The Future of Work in Ontario
The Future of Work in Ontario contains 21 recommendations. Key areas of the report included training and education, independent contractor status, and support for workers in the gig economy. Recommendations included:
- Recommendation 6: Reform training programs, building on the recent announcement of the Second Career program, to better serve those with weak employment history, including vulnerable and marginalized groups.
- Recommendation 7: Partner with other levels of government to enhance lifelong learning, skills training and workforce development for Indigenous people.
- Recommendation 8: Appoint an expert to design and test a portable benefits program, where contributors could be employers, workers and the government.
- Recommendation 14: Create or clarify terms under which independent contractors are defined, for highly skilled workers who opt for this flexibility.
- Recommendation 15: Create and recognize the dependent contractor category for gig or platform workers in the app-based space and give this category of worker basic employment rights, such as termination pay, minimum wage, minimum or core benefits, regular payment of wages, pay stubs for pay accountability and notice of termination with severance entitlements.
- Recommendation 16: Require gig platform companies operating in Ontario to provide basic, easy-to-understand, full disclosure and transparency on payment, work allocation and penalties, suspensions or pay deductions.
- Recommendation 17: Require contracting companies to be transparent by stipulating that they comply with employment standards, specifically with respect to worker classification. Clear and unambiguous acknowledgement that liability compliance rests with both the contracting and the subcontracted company is needed.
- Recommendation 18: Simplify the exemptions section of the Employment Standards Act to make it easier to understand and enforce and more relevant to current and future workers.
In Our View
Whether or not the final report will result in further legislative changes remains to be seen. We will continue to monitor this issue and will report new developments to Focus readers.
With respect to the new prohibition on non-competes, the government noted when it tabled Bill 27 that non-solicitation clauses were not prohibited by the amendment. The addition of an exemption for executives also provides employers with more protection, as employers may be particularly concerned with maintaining the ability to prevent high-level employees from competing with the employer after their employment ends. Employers dealing with these issues are urged to seek legal advice in order to understand their new obligations under the Act.
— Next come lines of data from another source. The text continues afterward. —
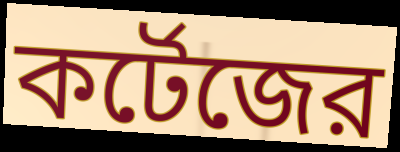
কর্টেজের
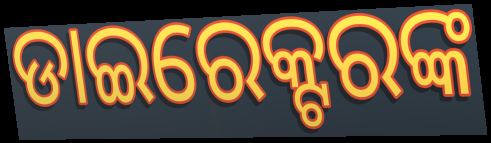
ଡାଇରେକ୍ଟରଙ୍କ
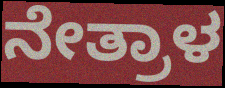
ನೇತ್ರಾಳ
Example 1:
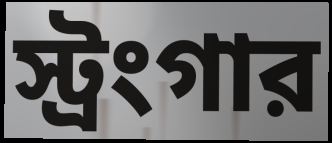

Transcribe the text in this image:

স্ট্রংগার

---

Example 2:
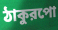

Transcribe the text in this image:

ঠাকুরপো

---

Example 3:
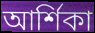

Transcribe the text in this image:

আর্শিকা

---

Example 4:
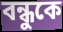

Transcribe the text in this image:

বন্ধুকে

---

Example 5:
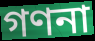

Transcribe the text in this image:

গণনা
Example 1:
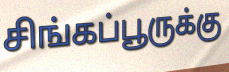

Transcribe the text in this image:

சிங்கப்பூருக்கு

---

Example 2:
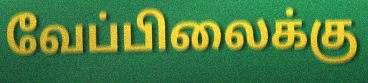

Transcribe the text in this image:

வேப்பிலைக்கு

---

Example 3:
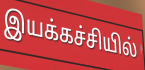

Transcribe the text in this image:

இயக்கச்சியில்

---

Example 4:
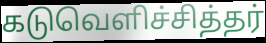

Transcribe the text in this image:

கடுவெளிச்சித்தர்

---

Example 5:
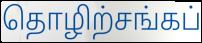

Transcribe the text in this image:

தொழிற்சங்கப்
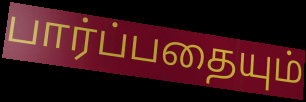
பார்ப்பதையும்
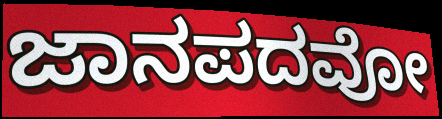
ಜಾನಪದವೋ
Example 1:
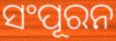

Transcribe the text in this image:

ସଂପୂରନ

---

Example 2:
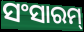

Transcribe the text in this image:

ସଂସାରମ୍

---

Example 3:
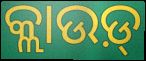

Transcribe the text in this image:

କ୍ଲାଉଡ଼୍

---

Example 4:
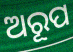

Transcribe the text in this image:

ଅରୂପ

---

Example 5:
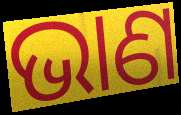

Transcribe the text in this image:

ଭାଣ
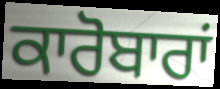
ਕਾਰੋਬਾਰਾਂ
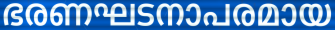
ഭരണഘടനാപരമായ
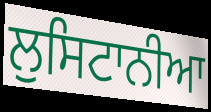
ਲੁਸਿਟਾਨੀਆ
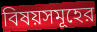
বিষয়সমূহের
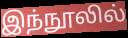
இந்நூலில்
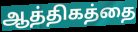
ஆத்திகத்தை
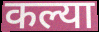
कल्या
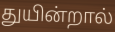
துயின்றால்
The right to disconnect has attracted a great deal of attention, but does not have much substance in its current form under the Act. Employers are reminded that the deadline to put a policy in place is June 2, 2022. We are hopeful that greater clarity on the requirements of a right to disconnect policy will come either in the form of regulations or further guidance from the Ministry of Labour, including whether or not any employees will be excluded from the scope of the policy, such as those currently exempt from hours of work provisions in the Employment Standards Act, 2000. We will keep Focus readers informed of any further developments on this issue.